[Text passage start]
More than four in 10 Jews in the United States feel their status in America is less secure than it was a year earlier.

ST. LOUIS, Missouri — More than four in 10 Jews in the United States feel their status in America is less secure than it was a year earlier, according to a new survey by the American Jewish Committee (AJC).

The survey, conducted in the fall of 2022, was released Monday by the AJC, a prominent Jewish advocacy organization.

The survey was taken in a year of high-profile incidents of antisemitism, including a hostage-taking at a Texas synagogue and anti-Jewish statements shared by celebrities on social media. 

Former President Donald Trump dined with two openly antisemitic guests, drawing criticism from his own Jewish supporters.

The study found 20% of American Jews surveyed were the target of an antisemitic remark in person and found 87% experienced racist or hateful comments online. The survey found nearly four in ten American Jews altered their behavior or hid their identity to avoid being targeted, and just 3% of Americans in the general public who saw cases of antisemitism online reported it to the social media platform.
[Text passage end]
[Material shown start]
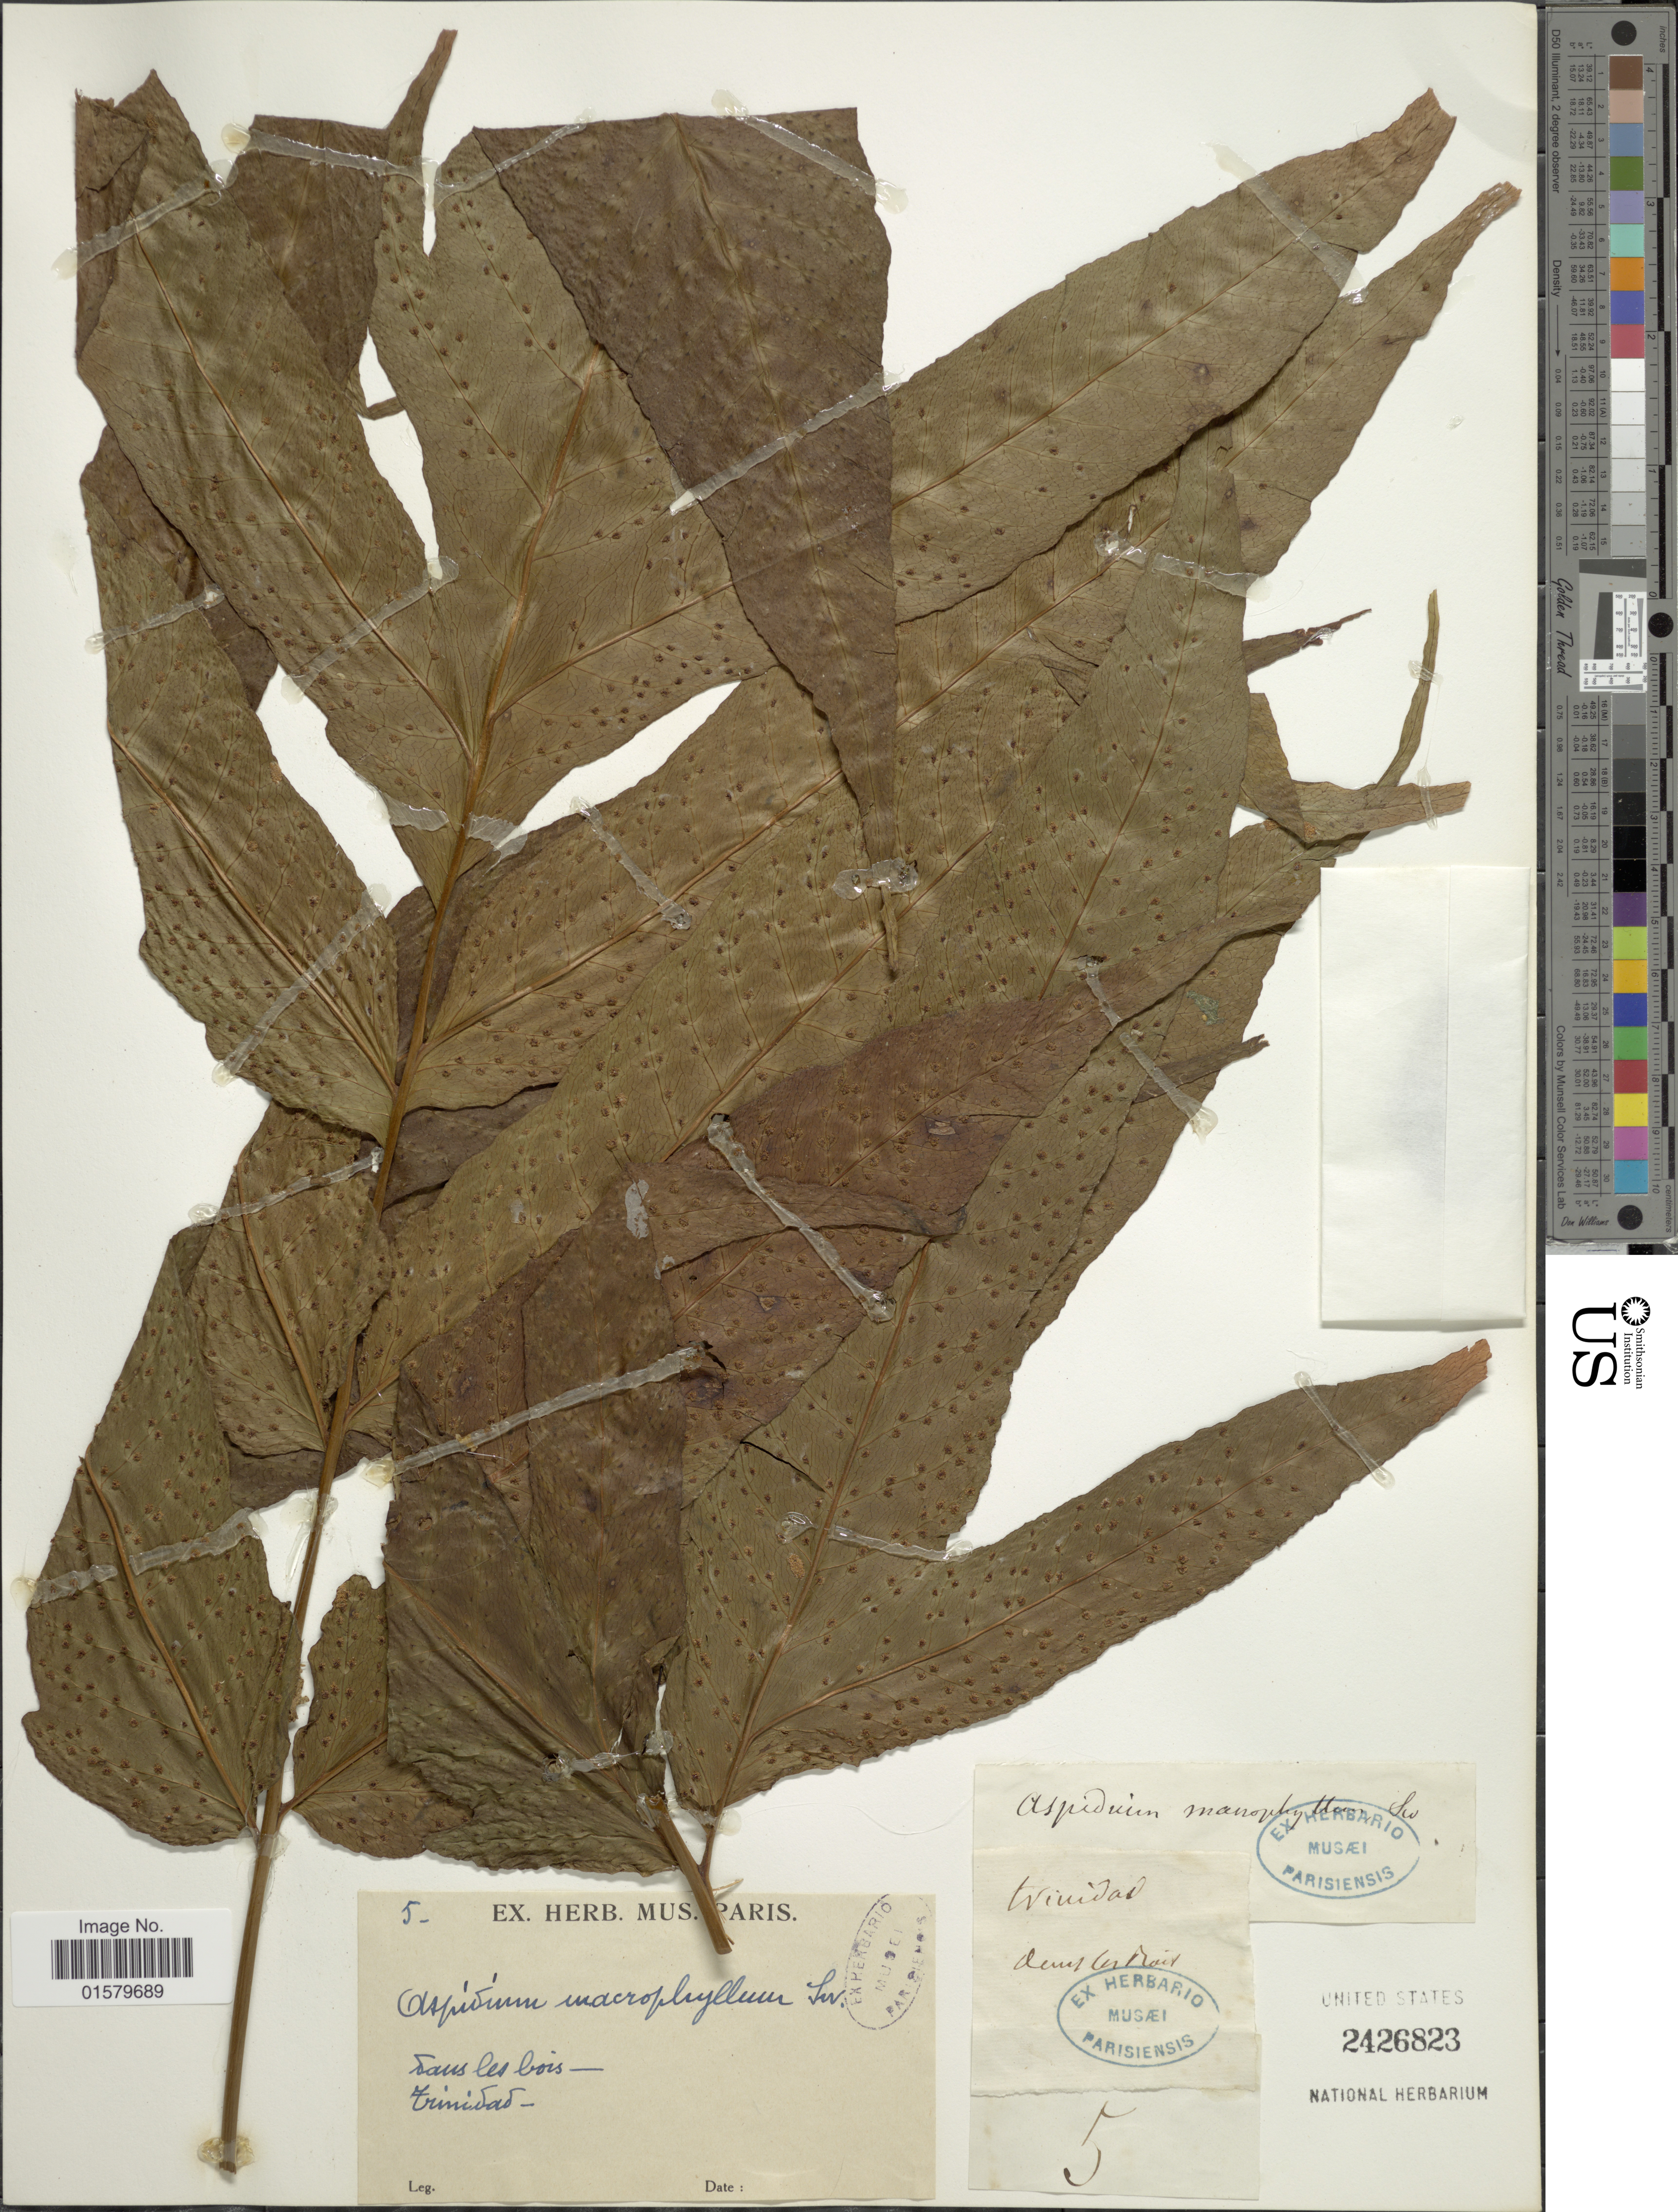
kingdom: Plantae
[Material shown end]
[Material shown start]
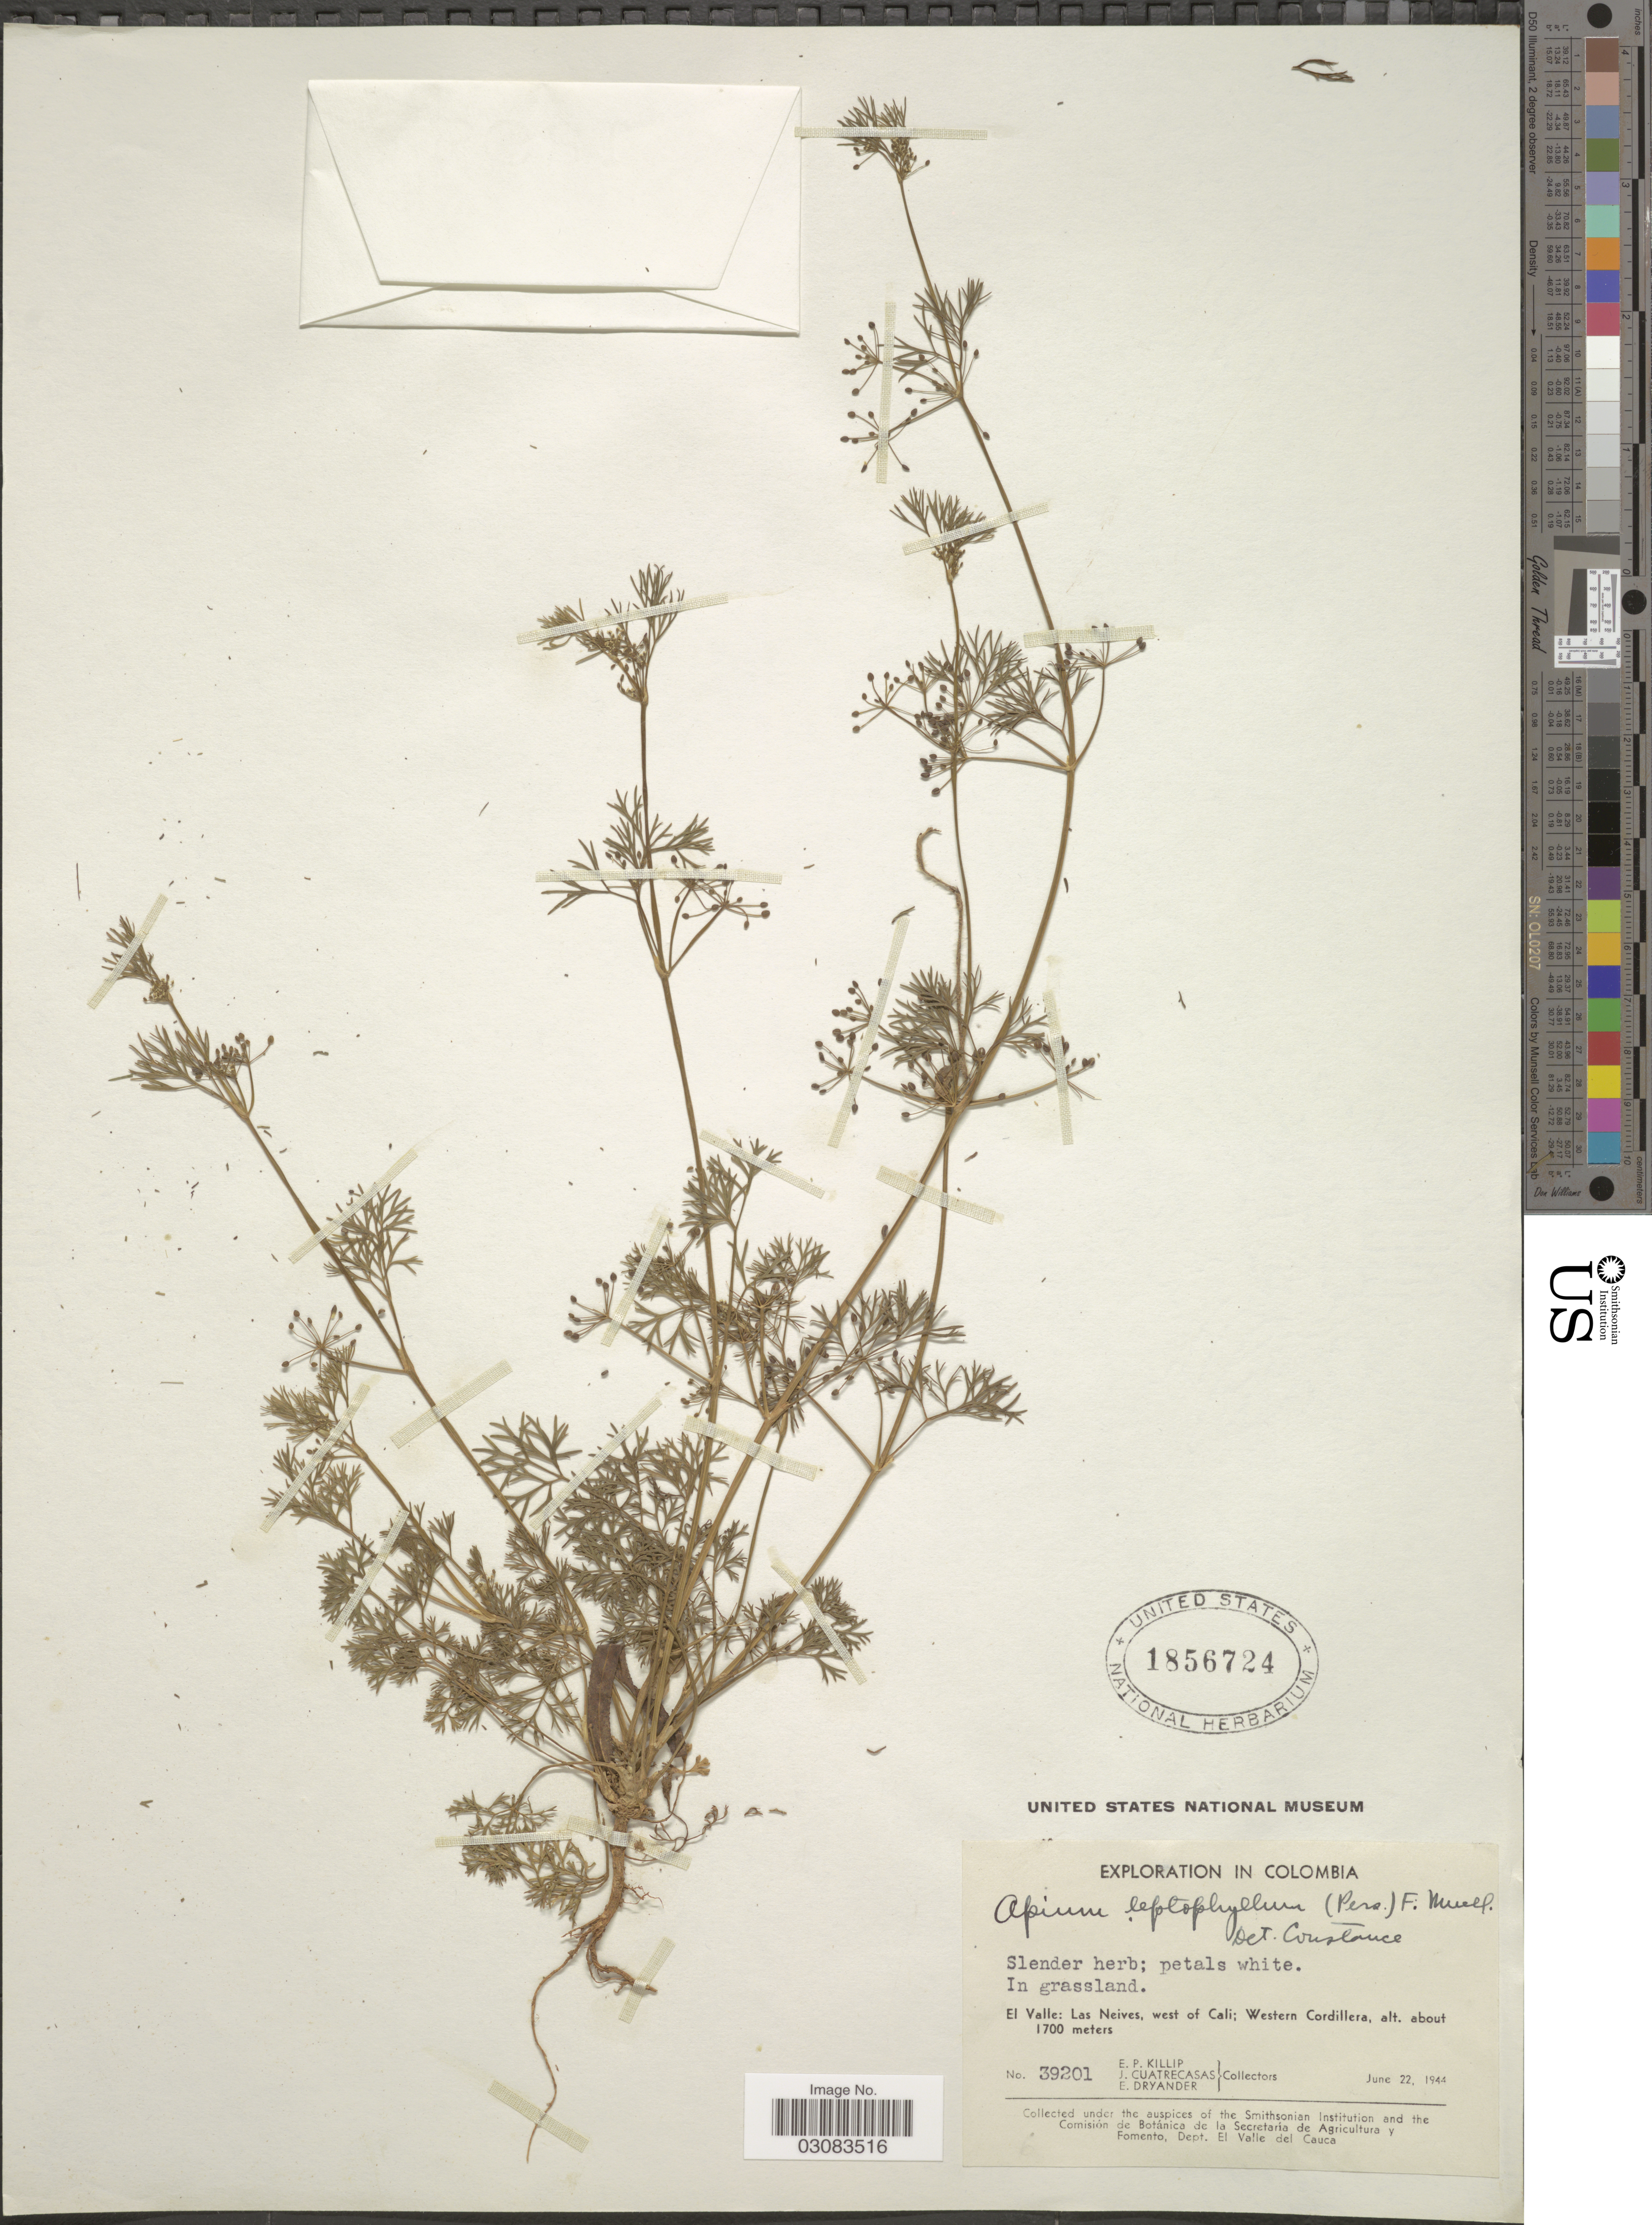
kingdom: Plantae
[Material shown end]
→ Problem set
- a) In the article on the AJC antisemitism survey, rewrite the portion starting at "ST. LOUIS, Missouri" and ending at "Jewish Committee (AJC).", replacing "survey" with "poll".
- b) Extend the article on the American Jewish Committee's antisemitism survey, beginning after its final sentence.
The rows are not relevant here.

→ Results of the tasks
- a)
ST. LOUIS, Missouri — More than four in 10 Jews in the United States feel their status in America is less secure than it was a year earlier, according to a new poll by the American Jewish Committee (AJC).

- b)
"Definitely I think twice before posting something on social media," Nancy Lisker, the regional director of the AJC, said. "Jews feel that antisemitism has been normalized."

More than four in five people who participated in the survey said when they witnessed antisemitism, it was online.

Often, a lack of awareness can lead to antisemitic images spreading rapidly online, according to Helen Turner, the director of education at the St. Louis Holocaust Museum.

"That's actually a huge piece of what we teach here in the museum," Turner said. "We have a whole propaganda wall that really explains how images, how tropes, how all these different stereotypes can be manipulated. And now we see them appearing as memes or GIFs and how people share them without thinking."

Turner said many people fall into the trap of mindlessly sharing something without knowing the darker history behind it.

"It might seem like a joke, or it might seem like a mindless share," she said. "It's not. It has ramifications and it's leading to a bigger feeling."

Experts recommend taking time to visit a Holocaust Museum, become more familiar with the insidious effects of hateful imagery, so you can spot it when someone shares it in your social media feed. 

If you see something questionable or offensive, experts suggest flagging it or reporting it.

According to the AJC survey, 41% of the respondents said the status of Jews in the U.S. is less secure than it was the year before, while 55% said it was the same. Only 4% thought it was more secure.

The results show anxieties increasing since a comparable survey in 2021, when 31% of respondents thought their status was less secure than a year earlier.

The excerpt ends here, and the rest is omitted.